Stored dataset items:

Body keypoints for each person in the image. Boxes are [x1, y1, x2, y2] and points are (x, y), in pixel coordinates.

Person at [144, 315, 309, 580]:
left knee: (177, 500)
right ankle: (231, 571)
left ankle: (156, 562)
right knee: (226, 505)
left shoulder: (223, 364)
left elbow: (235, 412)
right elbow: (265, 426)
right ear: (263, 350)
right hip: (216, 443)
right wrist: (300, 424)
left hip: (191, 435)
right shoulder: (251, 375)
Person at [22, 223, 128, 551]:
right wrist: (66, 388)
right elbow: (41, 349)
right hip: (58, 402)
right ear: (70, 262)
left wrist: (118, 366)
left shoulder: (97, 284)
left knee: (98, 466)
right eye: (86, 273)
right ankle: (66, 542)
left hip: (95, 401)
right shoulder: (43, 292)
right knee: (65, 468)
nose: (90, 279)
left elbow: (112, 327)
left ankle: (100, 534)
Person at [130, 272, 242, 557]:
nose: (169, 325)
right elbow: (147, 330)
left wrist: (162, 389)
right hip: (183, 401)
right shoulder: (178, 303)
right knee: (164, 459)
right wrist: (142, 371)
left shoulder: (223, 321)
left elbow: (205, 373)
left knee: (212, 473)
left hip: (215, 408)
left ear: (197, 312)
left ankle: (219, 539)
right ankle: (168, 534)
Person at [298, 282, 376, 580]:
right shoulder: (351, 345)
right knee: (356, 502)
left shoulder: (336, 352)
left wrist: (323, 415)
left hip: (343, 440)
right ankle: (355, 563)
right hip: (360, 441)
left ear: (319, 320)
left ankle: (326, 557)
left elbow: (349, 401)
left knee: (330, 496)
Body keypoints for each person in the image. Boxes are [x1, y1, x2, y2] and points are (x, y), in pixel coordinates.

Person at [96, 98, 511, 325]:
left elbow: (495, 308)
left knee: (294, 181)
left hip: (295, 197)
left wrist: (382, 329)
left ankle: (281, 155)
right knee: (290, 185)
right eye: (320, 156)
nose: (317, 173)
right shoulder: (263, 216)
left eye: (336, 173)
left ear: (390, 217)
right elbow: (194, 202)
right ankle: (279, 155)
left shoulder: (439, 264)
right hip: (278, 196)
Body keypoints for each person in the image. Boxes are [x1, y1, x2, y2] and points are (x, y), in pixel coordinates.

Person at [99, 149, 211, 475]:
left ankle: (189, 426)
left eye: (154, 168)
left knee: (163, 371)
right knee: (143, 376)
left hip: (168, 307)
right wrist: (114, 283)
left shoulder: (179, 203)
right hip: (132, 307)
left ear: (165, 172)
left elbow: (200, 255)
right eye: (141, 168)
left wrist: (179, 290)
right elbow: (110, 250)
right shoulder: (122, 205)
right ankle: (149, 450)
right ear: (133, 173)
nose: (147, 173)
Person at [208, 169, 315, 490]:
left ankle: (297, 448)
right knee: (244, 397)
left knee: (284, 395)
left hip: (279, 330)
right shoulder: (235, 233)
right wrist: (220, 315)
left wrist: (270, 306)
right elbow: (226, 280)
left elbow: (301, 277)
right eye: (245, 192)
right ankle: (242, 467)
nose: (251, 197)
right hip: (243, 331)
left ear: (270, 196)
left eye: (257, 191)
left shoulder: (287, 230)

...

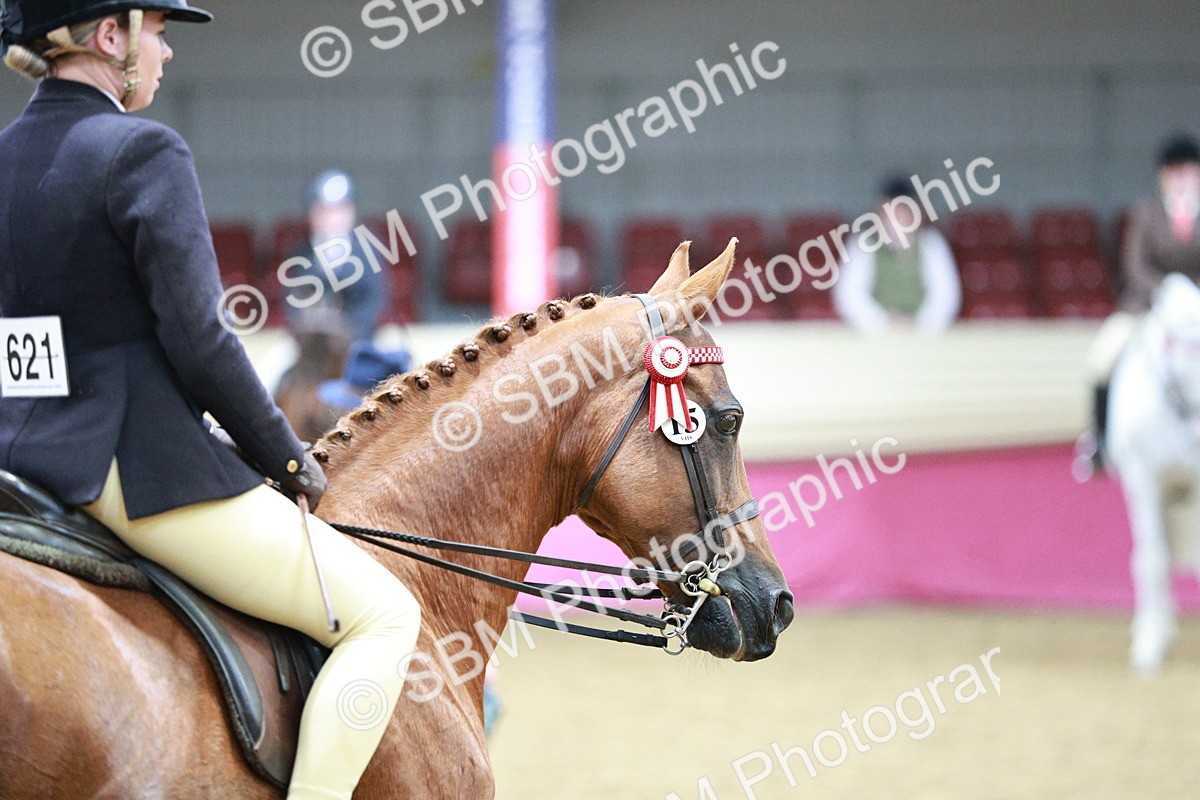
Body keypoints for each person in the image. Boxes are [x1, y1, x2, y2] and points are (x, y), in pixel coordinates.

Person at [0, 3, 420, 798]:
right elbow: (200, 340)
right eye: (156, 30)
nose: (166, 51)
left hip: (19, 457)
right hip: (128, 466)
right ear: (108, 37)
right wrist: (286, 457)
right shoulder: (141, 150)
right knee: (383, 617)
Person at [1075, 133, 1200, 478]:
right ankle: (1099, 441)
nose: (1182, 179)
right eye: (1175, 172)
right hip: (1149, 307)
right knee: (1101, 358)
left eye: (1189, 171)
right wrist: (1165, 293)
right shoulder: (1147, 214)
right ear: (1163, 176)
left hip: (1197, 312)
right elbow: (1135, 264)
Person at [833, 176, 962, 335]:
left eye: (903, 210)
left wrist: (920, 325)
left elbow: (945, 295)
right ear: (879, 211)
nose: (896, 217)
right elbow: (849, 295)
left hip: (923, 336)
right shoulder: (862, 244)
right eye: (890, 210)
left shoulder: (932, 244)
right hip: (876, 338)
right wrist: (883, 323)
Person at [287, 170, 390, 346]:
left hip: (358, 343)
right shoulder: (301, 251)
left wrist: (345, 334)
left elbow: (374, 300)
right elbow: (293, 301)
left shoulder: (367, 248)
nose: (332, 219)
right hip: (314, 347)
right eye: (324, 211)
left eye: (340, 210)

WHAT IS EXPECTED
Take the line above containing "right elbow: (265, 426)", the line containing "right eye: (320, 156)", and all lines in between, and copy them exactly without anything else.

EXPECTED ANSWER
right elbow: (265, 426)
right ear: (263, 350)
right hip: (216, 443)
right wrist: (300, 424)
left hip: (191, 435)
right shoulder: (251, 375)
Person at [22, 223, 128, 551]:
right wrist: (66, 388)
right elbow: (41, 349)
right hip: (58, 402)
right ear: (70, 262)
left wrist: (118, 366)
left shoulder: (97, 284)
left knee: (98, 466)
right eye: (86, 273)
right ankle: (66, 542)
left hip: (95, 401)
right shoulder: (43, 292)
right knee: (65, 468)
nose: (90, 279)
left elbow: (112, 327)
left ankle: (100, 534)
Person at [130, 272, 242, 557]:
nose: (169, 325)
right elbow: (147, 330)
left wrist: (162, 389)
right hip: (183, 401)
right shoulder: (178, 303)
right knee: (164, 459)
right wrist: (142, 371)
left shoulder: (223, 321)
left elbow: (205, 373)
left knee: (212, 473)
left hip: (215, 408)
left ear: (197, 312)
left ankle: (219, 539)
right ankle: (168, 534)
Person at [298, 282, 376, 580]:
right shoulder: (351, 345)
right knee: (356, 502)
left shoulder: (336, 352)
left wrist: (323, 415)
left hip: (343, 440)
right ankle: (355, 563)
right hip: (360, 441)
left ear: (319, 320)
left ankle: (326, 557)
left elbow: (349, 401)
left knee: (330, 496)
Body keypoints for each person in the image. Boxes are [x1, y1, x2, y2] and points are (x, y), in pixel coordinates.

Person at [96, 98, 511, 325]:
left elbow: (495, 308)
left knee: (294, 181)
left hip: (295, 197)
left wrist: (382, 329)
left ankle: (281, 155)
right knee: (290, 185)
right eye: (320, 156)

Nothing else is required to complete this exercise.